Hi guys, we are currently sale agreed on a property and have just had the survey completed. One of the issues raised is that the house is in an area of high radon. From what I can see online, the test for radon needs to be carried out over three months so it's not really possible to get it done in advance of the purchase. A few people have told me anecdotely that it's quite a big job to retrospectively get barriers in place from the gas, but looking at the EPA website, it seems all that is required is a radon sump which isn't a big expense. Am I right in thinking that all that is required is a radon sump or would more invasive works be required?
What's the ground-floor construction type? Poured concrete or raised wooden floor? Also what age is the house?

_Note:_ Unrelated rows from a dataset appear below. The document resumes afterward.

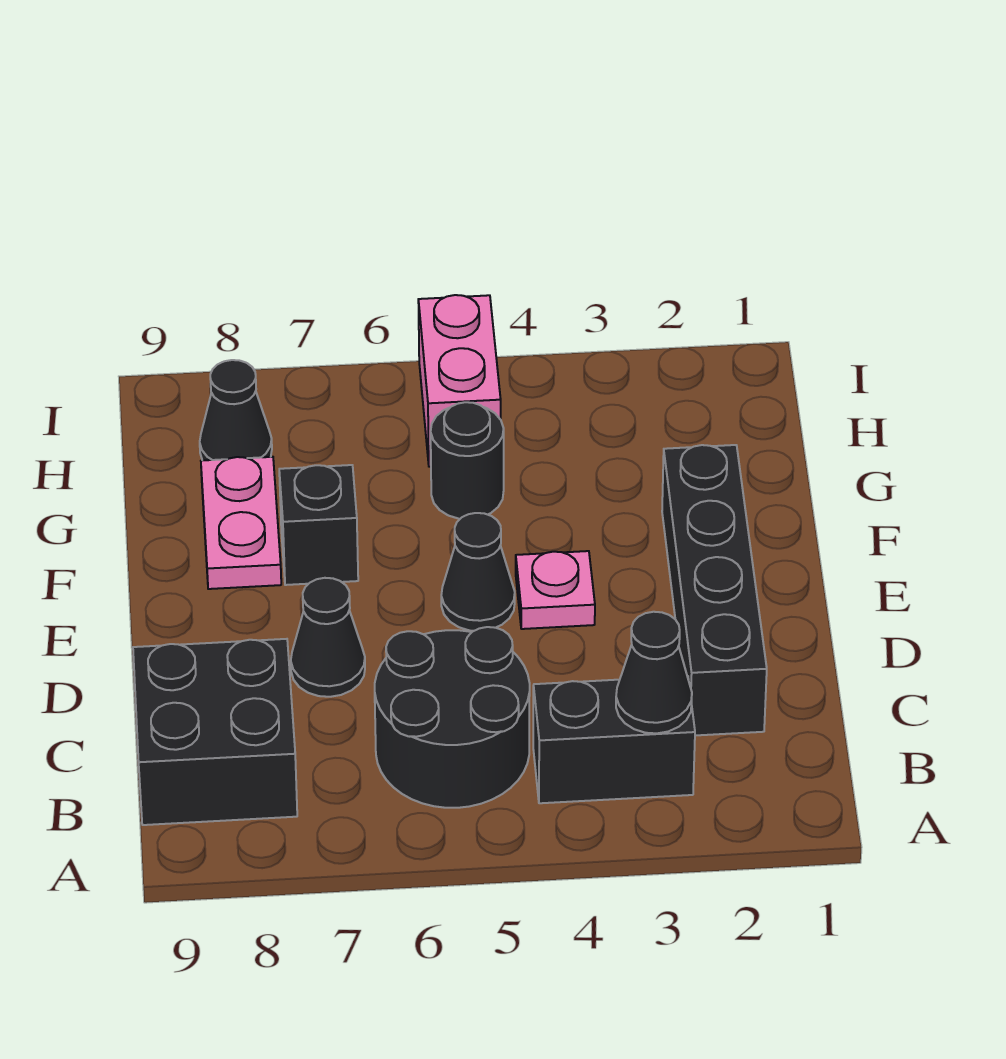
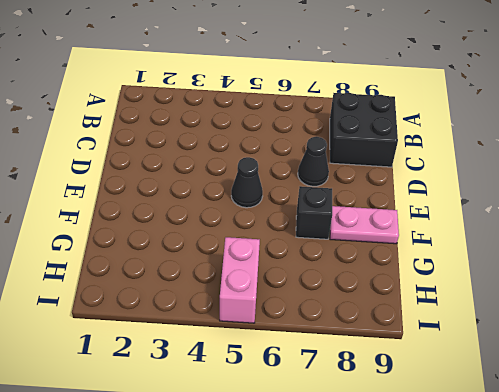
pink 1x2 plate [330,206,399,244] -> pink 1x2 plate turned to [201,457,281,589]
none -> black 1x2 brick [533,676,695,803]
none -> black 2x2 round brick [375,627,530,808]
none -> black 1x4 brick [662,445,767,735]

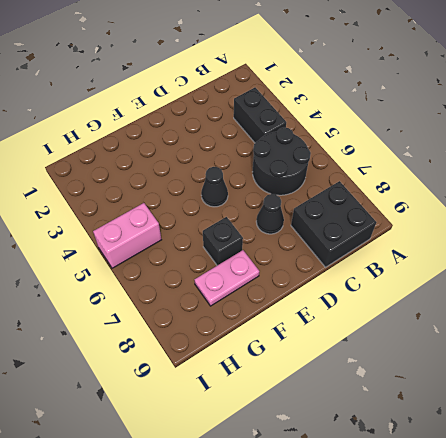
none -> black 1x4 brick [662,445,767,735]
none -> pink 1x1 plate [516,551,595,629]
none -> black 1x1 round brick [431,402,504,519]

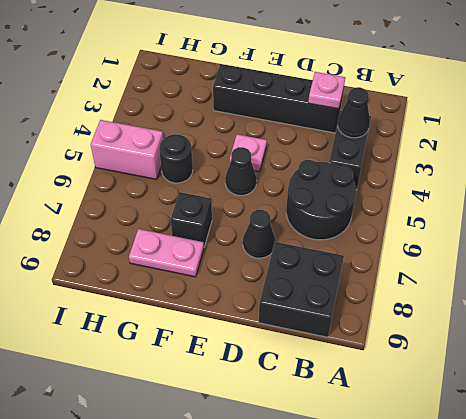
pink 1x1 plate [308,72,345,109] -> none
none -> black 1x1 cone [200,360,272,460]

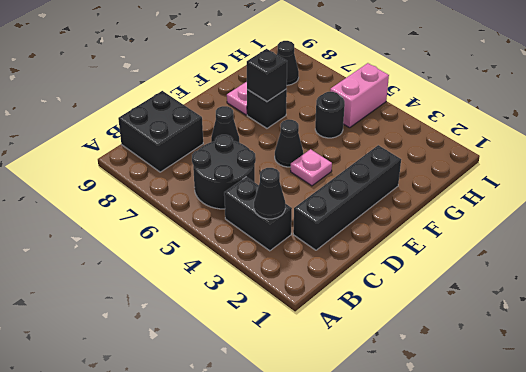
black 1x1 brick [247,49,287,102] -> none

They are poured concrete. The original part of the house is about 100 years old, there is a newer extension maybe 30 years old. No evidence of radon barrier
I did this to about 15 different schools about 10-15 years ago. You dig a hole and trench to an outside wall. Then put in a sump and outside pipe and backfill the concrete. The Radon gas gathers in the sump as radon is a heavy gas. You put a little extractor fan on the pipe outside to suck out the radon. It's very similar to the extractor fans you have in toilets. That's all. Very easy. You can put thought into where you'll have the sump and trench. For example if you've a room with a carpet it's very easy to lift up the carpet and dig the hole and trench or do it in an area of laminate timber that's easy to lift and reinstate. Otherwise pick an area where you were intending to replace the floor covering soon. Don't pick an area that you've recently laid a new tiled floor for example. I can't remember the rules exactly but think the sump will cover an area 7.5 meters radius from where you place it. Something like that so keep it central ish in the house or you'll need two.
The way more intrusive way would be to rip up the whole floor everywhere. Dig down and then put in a new radon barrier over the whole house and then backfill the concrete. This is a massive costly amount of work.